The Cumberland Post

The Cumberland Post
My Backyard, Six Miles from the Cumberland River

Friday, November 30, 2012

The F-80 Shooting Star: an Adolescent Romance

In 1952, when I was about twelve, I began drawing things. I say "things" because that's what I soon discovered I could do best. People, animals, vegetation, etc. gave me problems and since there were no art teachers in my school (or in most others at that time I suppose) to help me overcome these difficulties, I stayed with what I could do pretty well. Things like buildings, houses, cars, and airplanes.
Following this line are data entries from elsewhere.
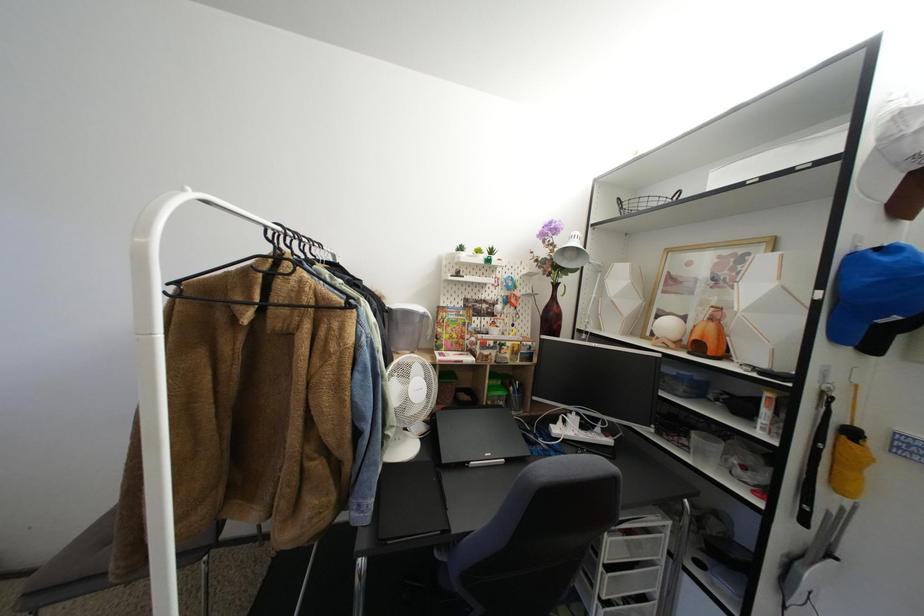
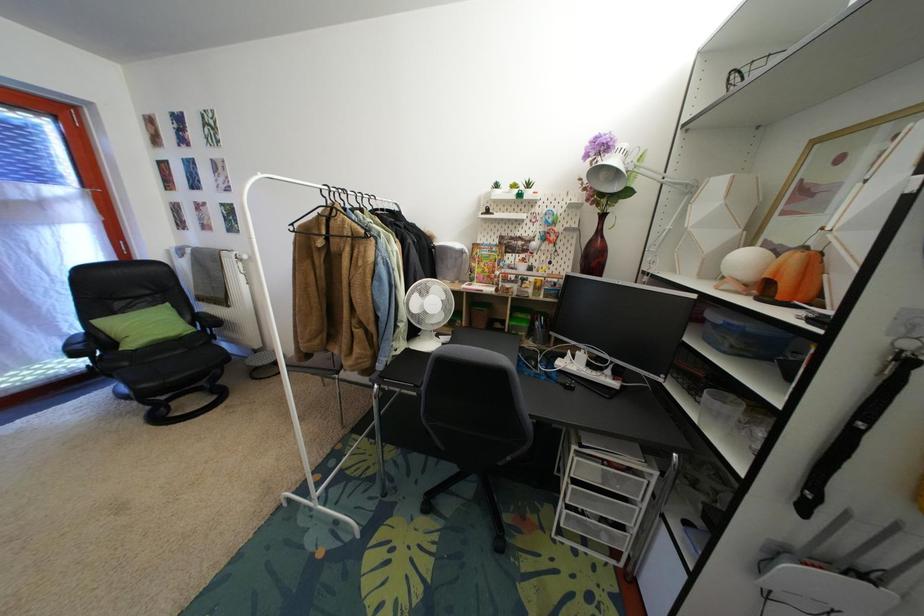
Question: The images are taken continuously from a first-person perspective. In which direction is your viewpoint rotating?

Choices:
 (A) Left
 (B) Right
 (C) Up
 (D) Down

Answer: (A)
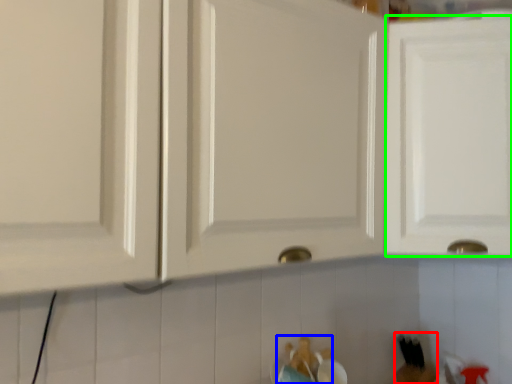
Question: Which object is the farthest from toy (highlighted by a red box)? Choose among these: toy (highlighted by a blue box) or cabinetry (highlighted by a green box).

Choices:
 (A) toy
 (B) cabinetry

Answer: (B)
The drawing process was fun to me and I spent countless hours drawing at home and sometimes during class with my work hidden by an upright book. I especially enjoyed drawing the aircraft of WWII and the Korean War. One plane I drew many times was the Lockheed P or F-80 Shooting Star, the first operational jet fighter of the USAF. I liked the way the plane looked and I loved that name...Shooting Star.
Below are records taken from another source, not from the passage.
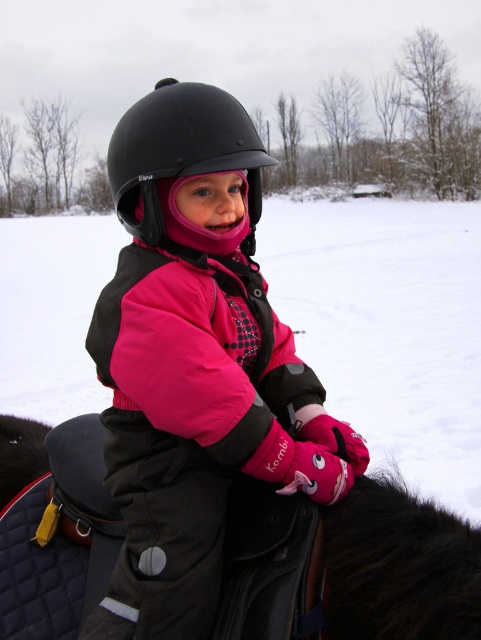
Question: Which is farther from the black matte helmet at center?

Choices:
 (A) white powdery snow at center
 (B) black leather saddle at center

Answer: (A)

Question: Can you confirm if white powdery snow at center is positioned above black leather saddle at center?

Choices:
 (A) no
 (B) yes

Answer: (B)

Question: Can you confirm if pink matte jacket at center is wider than black leather saddle at center?

Choices:
 (A) yes
 (B) no

Answer: (A)

Question: Which point is closer to the camera?

Choices:
 (A) black leather saddle at center
 (B) white powdery snow at center
 (C) black matte helmet at center

Answer: (A)

Question: Which point is closer to the camera taking this photo?

Choices:
 (A) (285, 336)
 (B) (402, 252)
 (C) (125, 227)

Answer: (C)

Question: Can you confirm if pink matte jacket at center is smaller than black matte helmet at center?

Choices:
 (A) yes
 (B) no

Answer: (B)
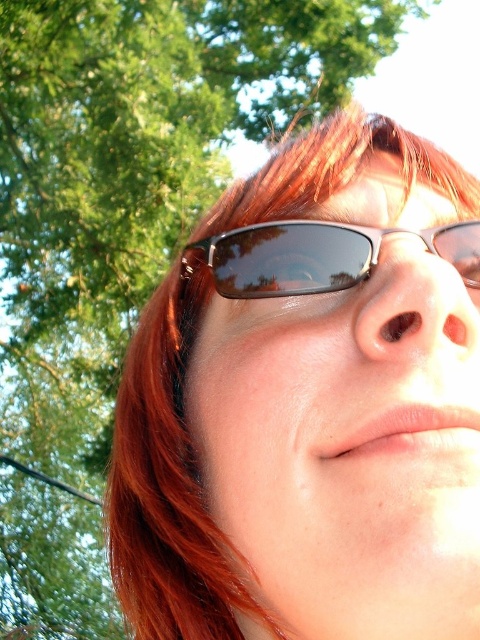
Question: Among these points, which one is nearest to the camera?

Choices:
 (A) (418, 164)
 (B) (348, 252)

Answer: (B)

Question: Is matte brown sunglasses at upper center closer to camera compared to sunglasses at center?

Choices:
 (A) no
 (B) yes

Answer: (A)

Question: Is matte brown sunglasses at upper center smaller than sunglasses at center?

Choices:
 (A) no
 (B) yes

Answer: (A)

Question: Which point is farther to the camera?

Choices:
 (A) (187, 444)
 (B) (309, 227)

Answer: (A)

Question: Which of the following is the closest to the observer?

Choices:
 (A) sunglasses at center
 (B) matte brown sunglasses at upper center

Answer: (A)

Question: Does matte brown sunglasses at upper center appear over sunglasses at center?

Choices:
 (A) no
 (B) yes

Answer: (A)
Unfortunately, none of my drawings from that time, survive.

Although initial issues kept it out of WWII, the plane was designed, developed, and built by Lockheed in 1943 in just 143 days. The plane, though slower and less maneuverable than the Russian MIGs, did see lots of action in Korea.

I'm sure I saw pictures of the F-80 in magazines and newspapers at the time and those served as my inspiration.

The aircraft had a beautiful curving kind of fuselage with scoops on both sides for the Allison J33-A-35 engines. I always drew the plane with those wing tip fuel tanks which to my adolescent imagination gave it a more menacing look.

In the Korean conflict, the slower Shooting Star was eventually replaced by the faster swept wing F-86 Sabre. The website (a great source of aircraft data) says that a little over 1700 of the F-80s were produced. In the late '50s and all through the '60s the F-80 continued to serve in the air forces of several South American countries.

The plane was also modified as the T33 trainer aircraft and was used extensively to train American fighter pilots from the late '40s on through the '60s but other countries used it as late as the '80s. Wiki says the T33 was even employed by the Cuban Air Force in combat during the Bay of Pigs and scored several kills.

The Shooting Star is out of production today but it still lives on in my memory and imagination.


  1. There was an old guy I used to fly "safe pilot" for when he needed some instrument time in the log. He was a former WWII fighter pilot still sharp as a tack. One day we were just talking and he told me he had never seen an ugly airplane! I kinda think he was right.

  2. I agree, Scooney. Even those old wood, wire, paper, and dope biplanes of WWI were beauties.

  3. I shared your love of the F-80/T-33 in my youth. But I learned to HATE that airplane back in the '60s when it was used to evaluate radar coverage on weekly test flights called PEGE (Performance Evaluation Ground Environment) and pronounced like the girl's name. MUCH work ensued if one failed one of those flights and that damned T-33 had an absurdly low radar cross-section. I'd venture we (the radar guys) failed about a third of those flights.

    Thanks, Dan. ;-)

    1. Buck, One thing I've learned in my dotage: there's always a downside to everything! :-)

  4. Also a fan of the F-80/T-33. Had a beautiful model of the T-33 back in the day. All silver she was. Good memories, thanks Dan!

  5. Sarge, Thanks for stopping by. I did build models too, but never got a kit for the F-80. The last one I remember building was a model of a Grumman Wildcat F4F. My uncle flew Corsairs off of what he called a "jeep" carrier in the Pacific at the end of WWII. I'm going to do a post on those two planes one of these days.